In that same post of Futrelle’s he does a quick review of Twitter assholes explaining away any connection between the actions of Elliot Rodger and the popular sport of misogyny.
When a white supremacist murders blacks or Jews, no one doubts that his murders are driven by his hateful, bigoted ideology. When homophobes attack a gay youth, we rightly label this a hate crime.
But when a man filled to overflowing with hatred of women acts upon this hatred and launches a killing spree targeting women, many people find it hard to accept that his violence has anything to do with his misogyny.
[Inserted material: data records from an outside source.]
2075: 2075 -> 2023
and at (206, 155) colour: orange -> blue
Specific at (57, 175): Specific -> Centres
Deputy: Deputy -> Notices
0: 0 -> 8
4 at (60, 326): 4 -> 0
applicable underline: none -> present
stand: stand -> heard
They’re quick to blame it on practically anything else they can think of – guns, video games, mental illness – though none of these things in themselves would explain why a killer would target women.
In the case of Elliot Rodger, who set out on Friday night aiming, as he put it in a chilling video, to “slaughter every single spoiled, stuck-up, blonde slut” in a popular sorority house at the University of California, Santa Barbara, some Men’s Rights activists and other manospherians are doing their best to convince the world that misogyny had nothing to do with it.
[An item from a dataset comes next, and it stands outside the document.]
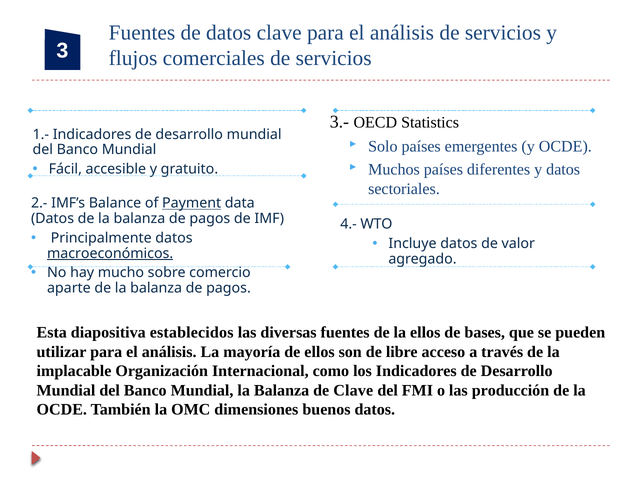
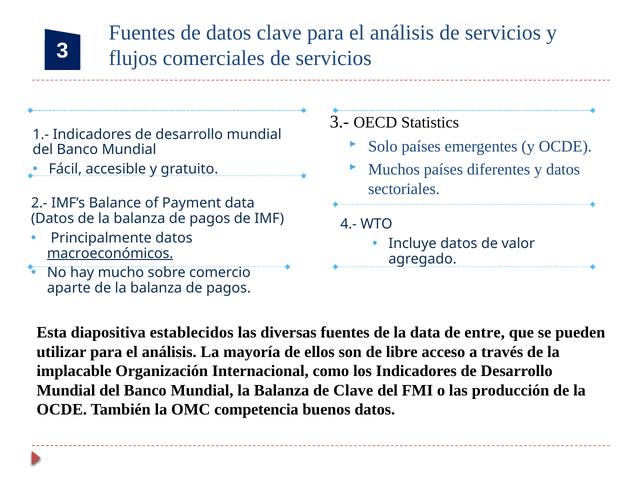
Payment underline: present -> none
la ellos: ellos -> data
bases: bases -> entre
dimensiones: dimensiones -> competencia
On A Voice for Men, for example, Janet Bloomfield (who goes by the name JudgyBitch), notes that Rodger killed more men than women…
So nothing to see here move on people everything is normal shut up shut up shut up.
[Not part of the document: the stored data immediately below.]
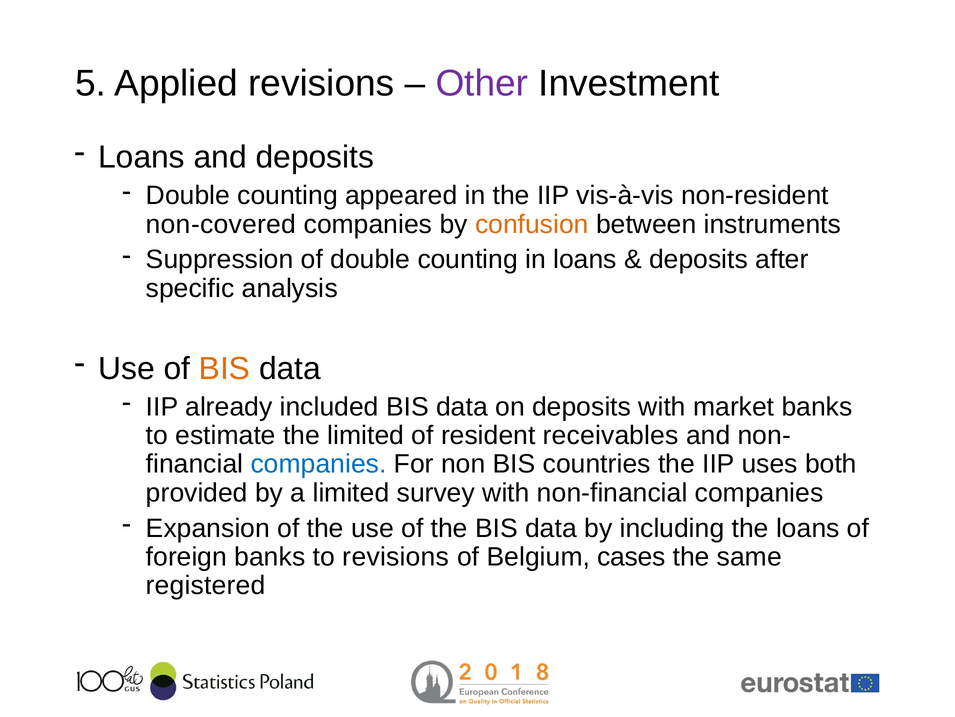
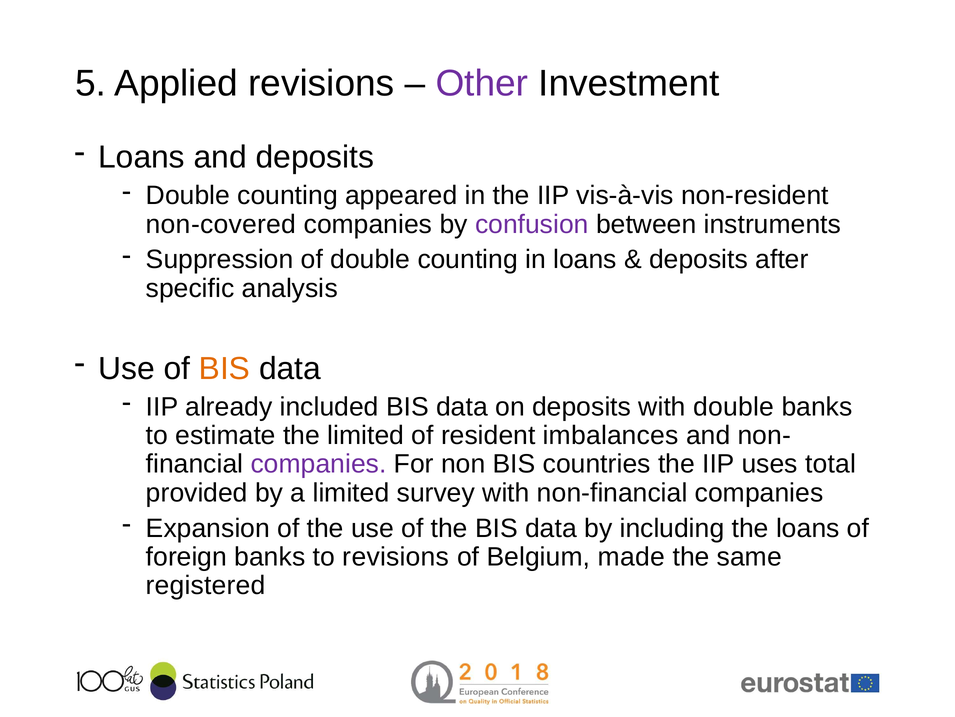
confusion colour: orange -> purple
with market: market -> double
receivables: receivables -> imbalances
companies at (319, 464) colour: blue -> purple
both: both -> total
cases: cases -> made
On Twitter, meanwhile, cultural commenter Cathy Young, long sympathetic to Men’s Righsters, seems to think that Rodger’s rampage was entirely due to “mental illness” and argues that connecting Rodger’s rampage to a wider culture of misogyny is a form of “anti-male hate speech.”
It’s funny because I’ve seen other feminism-haters RTing both Bloomfield and Young. Not the most thoughtful sources in the world…
quixote says
The reaction is truly bizarre. Guy says he hates women, goes off with the stated intention of killing women, but couldn’t have possibly killed women because he hated them. Say what? The denialism involved is so huge I’m beginning to think it must be like standing near the bottom of a vast mountain. It’s never possible to see the mountain from that vantage point.
It’s also all the evidence needed to show which bigotry people still deeply depend on.
Brony says
It’s becoming pretty obvious that any man-hating he was doing was predicated on his women hatred. Now continues the work of learning where he learned to see women the way that he did, and why he was able to remain firmly entrenched in a view that all women were X (deserving to be punished, horrible people with “fill in your favorite” example, etc…).
This black and white view of all women was not reflected in a similarly black and white view of men. We are allowed to try to find out why.
A. Noyd says
As I commented over on WHtM: I wonder how many of these MRA sorts denying Rodger’s misogyny have called or would call Valerie Solanas a misandrist.
leni says
I wonder what they would say if a woman wrote that she wanted to put men in concentration camps and watch them starve, and then went on a murder spree in which males and their supposed sympathizers (as conveniently characterized by the person doing the killing), along with anyone who got in her way, were the victims.
I wonder what they would have to say about that.
johnthedrunkard says
Well, golly, Hitler killed more Goys than Jews din’ he? So, what Antisemitism?